*What you will do*:
Look through the entries. Copy each line that has the word "controller".

________

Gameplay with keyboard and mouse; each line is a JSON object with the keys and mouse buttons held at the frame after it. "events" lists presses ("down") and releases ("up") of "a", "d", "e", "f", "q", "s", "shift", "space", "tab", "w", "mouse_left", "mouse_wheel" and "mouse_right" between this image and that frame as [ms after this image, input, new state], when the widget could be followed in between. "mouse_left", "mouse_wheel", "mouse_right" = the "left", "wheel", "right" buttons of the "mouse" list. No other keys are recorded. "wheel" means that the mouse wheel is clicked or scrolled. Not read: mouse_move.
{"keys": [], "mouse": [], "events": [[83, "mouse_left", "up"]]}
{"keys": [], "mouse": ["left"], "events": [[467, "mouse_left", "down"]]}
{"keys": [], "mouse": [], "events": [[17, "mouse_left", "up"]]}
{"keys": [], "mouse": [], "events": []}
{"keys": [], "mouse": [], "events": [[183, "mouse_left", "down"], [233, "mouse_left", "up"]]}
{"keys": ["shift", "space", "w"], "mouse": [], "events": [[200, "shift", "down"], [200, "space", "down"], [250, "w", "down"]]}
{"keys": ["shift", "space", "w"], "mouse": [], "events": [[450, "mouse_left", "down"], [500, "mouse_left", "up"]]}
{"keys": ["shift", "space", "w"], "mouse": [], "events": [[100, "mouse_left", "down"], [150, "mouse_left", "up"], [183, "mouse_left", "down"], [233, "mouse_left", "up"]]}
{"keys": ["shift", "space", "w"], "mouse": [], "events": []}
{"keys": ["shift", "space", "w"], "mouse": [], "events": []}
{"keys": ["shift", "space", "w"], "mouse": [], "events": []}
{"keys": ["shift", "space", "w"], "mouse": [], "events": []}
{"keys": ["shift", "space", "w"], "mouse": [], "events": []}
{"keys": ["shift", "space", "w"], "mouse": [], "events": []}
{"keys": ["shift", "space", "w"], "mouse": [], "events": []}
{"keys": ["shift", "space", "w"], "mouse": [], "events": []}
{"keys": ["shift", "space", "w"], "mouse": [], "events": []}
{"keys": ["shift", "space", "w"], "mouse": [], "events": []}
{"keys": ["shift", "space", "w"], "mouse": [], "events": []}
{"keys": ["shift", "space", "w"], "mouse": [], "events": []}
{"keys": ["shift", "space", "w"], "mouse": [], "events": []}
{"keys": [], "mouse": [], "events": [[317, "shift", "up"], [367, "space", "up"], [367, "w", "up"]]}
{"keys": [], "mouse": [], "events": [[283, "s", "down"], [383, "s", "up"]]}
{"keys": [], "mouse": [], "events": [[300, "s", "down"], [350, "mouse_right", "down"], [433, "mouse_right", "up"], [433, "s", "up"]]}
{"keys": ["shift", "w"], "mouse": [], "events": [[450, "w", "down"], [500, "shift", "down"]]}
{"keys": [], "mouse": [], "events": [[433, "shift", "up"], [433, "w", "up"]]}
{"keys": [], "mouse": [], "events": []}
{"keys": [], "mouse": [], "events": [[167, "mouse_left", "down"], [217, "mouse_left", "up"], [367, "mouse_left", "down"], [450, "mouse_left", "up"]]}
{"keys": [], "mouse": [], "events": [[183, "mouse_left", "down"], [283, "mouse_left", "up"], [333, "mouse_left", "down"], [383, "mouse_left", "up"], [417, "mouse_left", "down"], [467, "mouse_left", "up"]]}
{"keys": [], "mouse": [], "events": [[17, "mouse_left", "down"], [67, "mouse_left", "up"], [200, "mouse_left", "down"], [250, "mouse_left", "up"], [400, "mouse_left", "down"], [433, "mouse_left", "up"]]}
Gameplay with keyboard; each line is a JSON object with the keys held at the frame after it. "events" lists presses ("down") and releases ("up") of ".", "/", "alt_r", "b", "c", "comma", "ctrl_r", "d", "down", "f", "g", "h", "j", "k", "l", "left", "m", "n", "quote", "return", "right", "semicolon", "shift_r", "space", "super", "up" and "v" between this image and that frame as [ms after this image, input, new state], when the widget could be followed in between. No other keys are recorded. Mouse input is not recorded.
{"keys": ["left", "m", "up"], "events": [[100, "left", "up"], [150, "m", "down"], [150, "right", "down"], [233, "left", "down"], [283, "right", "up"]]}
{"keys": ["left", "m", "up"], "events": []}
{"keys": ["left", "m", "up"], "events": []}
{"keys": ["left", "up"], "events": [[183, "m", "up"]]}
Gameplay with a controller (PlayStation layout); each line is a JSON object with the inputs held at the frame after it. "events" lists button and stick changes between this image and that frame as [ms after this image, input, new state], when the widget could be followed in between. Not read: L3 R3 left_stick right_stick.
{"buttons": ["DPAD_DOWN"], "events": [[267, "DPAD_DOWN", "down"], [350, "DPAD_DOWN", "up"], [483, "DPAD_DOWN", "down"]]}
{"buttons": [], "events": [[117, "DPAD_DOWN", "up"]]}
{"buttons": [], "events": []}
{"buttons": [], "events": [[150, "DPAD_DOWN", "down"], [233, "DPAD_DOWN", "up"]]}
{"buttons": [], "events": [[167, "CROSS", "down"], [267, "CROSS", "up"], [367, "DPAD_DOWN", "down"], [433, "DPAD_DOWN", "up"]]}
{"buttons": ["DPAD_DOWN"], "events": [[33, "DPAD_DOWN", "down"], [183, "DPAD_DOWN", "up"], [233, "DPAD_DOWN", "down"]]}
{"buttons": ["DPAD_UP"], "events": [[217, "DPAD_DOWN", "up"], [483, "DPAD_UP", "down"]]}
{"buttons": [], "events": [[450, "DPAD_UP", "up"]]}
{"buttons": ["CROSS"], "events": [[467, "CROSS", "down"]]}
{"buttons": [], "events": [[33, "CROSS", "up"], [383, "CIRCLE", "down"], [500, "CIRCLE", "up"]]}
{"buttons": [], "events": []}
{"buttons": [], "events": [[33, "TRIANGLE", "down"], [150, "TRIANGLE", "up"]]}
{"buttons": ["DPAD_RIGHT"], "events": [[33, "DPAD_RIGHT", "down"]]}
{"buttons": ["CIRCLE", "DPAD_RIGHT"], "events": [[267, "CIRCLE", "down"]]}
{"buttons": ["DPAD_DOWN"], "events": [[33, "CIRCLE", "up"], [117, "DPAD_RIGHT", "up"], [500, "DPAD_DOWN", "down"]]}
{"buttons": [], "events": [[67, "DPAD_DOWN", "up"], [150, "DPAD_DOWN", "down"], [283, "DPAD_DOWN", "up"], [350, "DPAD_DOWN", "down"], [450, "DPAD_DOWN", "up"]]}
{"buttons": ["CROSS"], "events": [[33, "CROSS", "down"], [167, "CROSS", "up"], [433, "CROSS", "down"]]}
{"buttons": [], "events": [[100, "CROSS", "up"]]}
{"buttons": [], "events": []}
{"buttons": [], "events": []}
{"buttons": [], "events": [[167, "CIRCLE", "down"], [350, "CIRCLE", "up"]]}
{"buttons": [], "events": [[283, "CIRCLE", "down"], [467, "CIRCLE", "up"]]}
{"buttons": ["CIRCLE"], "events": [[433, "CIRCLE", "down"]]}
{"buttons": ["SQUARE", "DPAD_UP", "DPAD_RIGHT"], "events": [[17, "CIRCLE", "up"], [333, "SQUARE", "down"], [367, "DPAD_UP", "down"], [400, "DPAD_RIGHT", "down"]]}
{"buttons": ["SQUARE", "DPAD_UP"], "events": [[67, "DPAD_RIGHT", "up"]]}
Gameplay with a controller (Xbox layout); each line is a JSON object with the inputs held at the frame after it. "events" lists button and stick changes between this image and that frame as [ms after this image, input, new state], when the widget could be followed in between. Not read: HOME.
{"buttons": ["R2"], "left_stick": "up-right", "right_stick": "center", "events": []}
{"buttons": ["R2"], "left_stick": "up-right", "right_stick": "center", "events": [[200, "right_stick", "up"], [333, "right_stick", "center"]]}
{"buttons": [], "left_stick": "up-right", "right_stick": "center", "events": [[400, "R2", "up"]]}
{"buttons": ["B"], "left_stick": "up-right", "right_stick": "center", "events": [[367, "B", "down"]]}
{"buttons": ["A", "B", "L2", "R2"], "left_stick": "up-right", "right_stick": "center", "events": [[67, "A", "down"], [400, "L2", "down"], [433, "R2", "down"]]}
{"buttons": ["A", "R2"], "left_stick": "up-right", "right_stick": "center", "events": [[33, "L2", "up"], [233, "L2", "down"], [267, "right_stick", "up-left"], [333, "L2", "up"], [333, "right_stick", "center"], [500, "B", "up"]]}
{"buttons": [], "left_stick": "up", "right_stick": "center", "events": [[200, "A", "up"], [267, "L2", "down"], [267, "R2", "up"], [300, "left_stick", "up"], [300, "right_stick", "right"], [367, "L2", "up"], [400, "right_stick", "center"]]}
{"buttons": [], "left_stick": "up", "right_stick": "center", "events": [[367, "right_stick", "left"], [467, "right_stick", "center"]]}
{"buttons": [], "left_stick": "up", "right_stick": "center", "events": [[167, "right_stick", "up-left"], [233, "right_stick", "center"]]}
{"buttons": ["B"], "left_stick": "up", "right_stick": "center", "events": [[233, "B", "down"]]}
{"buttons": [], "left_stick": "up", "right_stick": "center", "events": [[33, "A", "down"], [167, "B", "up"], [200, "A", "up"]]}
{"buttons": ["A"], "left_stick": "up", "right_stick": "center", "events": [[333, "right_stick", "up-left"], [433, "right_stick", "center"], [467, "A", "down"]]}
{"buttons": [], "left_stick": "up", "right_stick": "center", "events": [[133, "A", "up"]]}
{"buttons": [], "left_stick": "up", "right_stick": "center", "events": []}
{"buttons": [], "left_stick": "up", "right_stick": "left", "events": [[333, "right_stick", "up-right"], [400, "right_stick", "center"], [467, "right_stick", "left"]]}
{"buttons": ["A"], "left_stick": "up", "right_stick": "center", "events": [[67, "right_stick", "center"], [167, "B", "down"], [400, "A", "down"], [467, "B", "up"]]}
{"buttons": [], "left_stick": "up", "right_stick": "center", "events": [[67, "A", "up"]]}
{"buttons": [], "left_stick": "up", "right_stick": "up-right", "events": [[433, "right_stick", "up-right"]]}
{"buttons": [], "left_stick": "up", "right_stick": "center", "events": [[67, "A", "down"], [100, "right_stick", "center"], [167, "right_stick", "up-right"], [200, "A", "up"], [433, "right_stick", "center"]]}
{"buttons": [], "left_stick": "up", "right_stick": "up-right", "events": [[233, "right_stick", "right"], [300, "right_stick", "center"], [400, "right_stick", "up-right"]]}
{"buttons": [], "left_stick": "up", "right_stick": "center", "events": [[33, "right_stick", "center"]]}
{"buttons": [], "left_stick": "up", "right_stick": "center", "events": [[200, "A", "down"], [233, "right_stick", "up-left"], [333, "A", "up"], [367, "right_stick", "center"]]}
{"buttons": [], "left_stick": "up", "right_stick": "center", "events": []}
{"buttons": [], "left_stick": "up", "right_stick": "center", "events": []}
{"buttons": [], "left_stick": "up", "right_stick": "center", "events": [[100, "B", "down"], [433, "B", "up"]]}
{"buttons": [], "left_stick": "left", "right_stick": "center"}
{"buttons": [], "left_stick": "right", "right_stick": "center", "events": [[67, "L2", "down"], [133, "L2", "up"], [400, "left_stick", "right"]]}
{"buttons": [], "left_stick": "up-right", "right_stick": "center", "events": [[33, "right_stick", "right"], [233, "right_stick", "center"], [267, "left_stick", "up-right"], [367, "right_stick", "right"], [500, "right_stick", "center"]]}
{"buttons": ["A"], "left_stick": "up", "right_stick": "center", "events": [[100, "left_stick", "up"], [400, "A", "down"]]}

________

*Answer area*:
Gameplay with a controller (PlayStation layout); each line is a JSON object with the inputs held at the frame after it. "events" lists button and stick changes between this image and that frame as [ms after this image, input, new state], when the widget could be followed in between. Not read: L3 R3 left_stick right_stick.
Gameplay with a controller (Xbox layout); each line is a JSON object with the inputs held at the frame after it. "events" lists button and stick changes between this image and that frame as [ms after this image, input, new state], when the widget could be followed in between. Not read: HOME.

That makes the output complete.